Dia mencontohkan, lahan milik PT Fortuna Glass seluas 4,5 hektare yang terkena imbas dari proyek kereta api bandara. Perusahaan dengan 400 pegawai dan produksi kaca tersebut, mengaku siap pindah ke lokasi lainnya di Kota Tangerang.

Diharapkan, seluruh pembebasan lahan itu dapat selesai sesuai target dan proyek KA bandara selesai hingga waktu yang ditentukan.

Tak hanya itu, Pemkot Tangerang pun siap untuk menyukseskan program pembangunan kereta bandara sekaligus proyek tol Bandara-Kunciran.

"Pemkot Tangerang akan mempercepat agar proses pembebasan lahan yang sisa sedikit lagi bisa selesai," katanya pula.

Presiden Joko Widodo pada Jumat (4/11) melakukan peninjauan proyek KA bandara dan lokasi lahan yang akan dibebaskan.

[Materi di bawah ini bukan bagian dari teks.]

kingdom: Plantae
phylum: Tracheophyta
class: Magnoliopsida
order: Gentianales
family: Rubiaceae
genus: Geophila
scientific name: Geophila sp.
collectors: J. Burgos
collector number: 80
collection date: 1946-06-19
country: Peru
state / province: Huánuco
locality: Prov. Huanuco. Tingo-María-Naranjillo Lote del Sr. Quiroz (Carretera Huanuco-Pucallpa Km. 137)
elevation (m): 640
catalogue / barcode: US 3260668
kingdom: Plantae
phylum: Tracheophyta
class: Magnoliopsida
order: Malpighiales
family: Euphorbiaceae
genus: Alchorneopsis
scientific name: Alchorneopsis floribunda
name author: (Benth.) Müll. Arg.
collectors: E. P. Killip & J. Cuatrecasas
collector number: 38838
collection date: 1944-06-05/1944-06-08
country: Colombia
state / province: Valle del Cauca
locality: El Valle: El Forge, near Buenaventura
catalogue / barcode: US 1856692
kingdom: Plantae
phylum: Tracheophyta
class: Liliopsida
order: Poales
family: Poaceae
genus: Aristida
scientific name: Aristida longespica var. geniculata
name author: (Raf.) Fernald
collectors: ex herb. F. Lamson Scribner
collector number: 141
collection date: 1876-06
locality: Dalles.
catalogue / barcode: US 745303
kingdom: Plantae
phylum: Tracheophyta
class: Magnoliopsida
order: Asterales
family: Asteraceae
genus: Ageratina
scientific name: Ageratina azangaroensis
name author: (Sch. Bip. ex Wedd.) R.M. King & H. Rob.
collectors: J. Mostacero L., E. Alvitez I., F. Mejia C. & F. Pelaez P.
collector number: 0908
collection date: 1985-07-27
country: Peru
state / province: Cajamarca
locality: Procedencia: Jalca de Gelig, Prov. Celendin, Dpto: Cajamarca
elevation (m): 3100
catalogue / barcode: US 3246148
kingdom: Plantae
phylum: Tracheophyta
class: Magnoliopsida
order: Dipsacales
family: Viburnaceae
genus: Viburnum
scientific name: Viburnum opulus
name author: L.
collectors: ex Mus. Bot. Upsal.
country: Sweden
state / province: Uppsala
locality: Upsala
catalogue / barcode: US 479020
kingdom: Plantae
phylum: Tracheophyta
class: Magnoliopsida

Presiden yang ditemani oleh Menteri Perhubungan Budi Karya Sumadi, Menteri Badan Usaha Milik Negara Rini Soemarno, dan Direktur Utama AP II Muhammad Awaluddin, serta Direktur Utama PT Kereta Api Indonesia Edi Sukmoro berkunjung ke PT Fortuna Glass yang berada di Kelurahan Batu Jaya, Kecamatan Batu Ceper, Kota Tangerang.

Kunjungan Presiden tersebut dimaksudkan untuk memantau progres pembebasan lahan di Kota Tangerang dan menargetkan pada Desember 2016 selesai.

Jumlah bidang yang diperlukan untuk pembangunan jalur KA Bandara Soekarno-Hatta adalah 815 bidang dengan luas 36 hektare meliputi lima kecamatan dan delapan kelurahan di Kota Tangerang.

Lahan yang dibebaskan itu, di antaranya Kecamatan Cipondoh dengan Kelurahan Poris Plawad, Kecamatan Tangerang dengan Kelurahan Tanah Tinggi, Kecamatan Batu Ceper dengan Kelurahan Batu Sari dan Kelurahan Batu Jaya. 

Lalu, Kecamatan Benda dengan Kelurahan Belendung dan Kelurahan Pajang, serta Kecamatan Neglasari dengan Kelurahan Karang Sari dan Kelurahan Karang Anyar.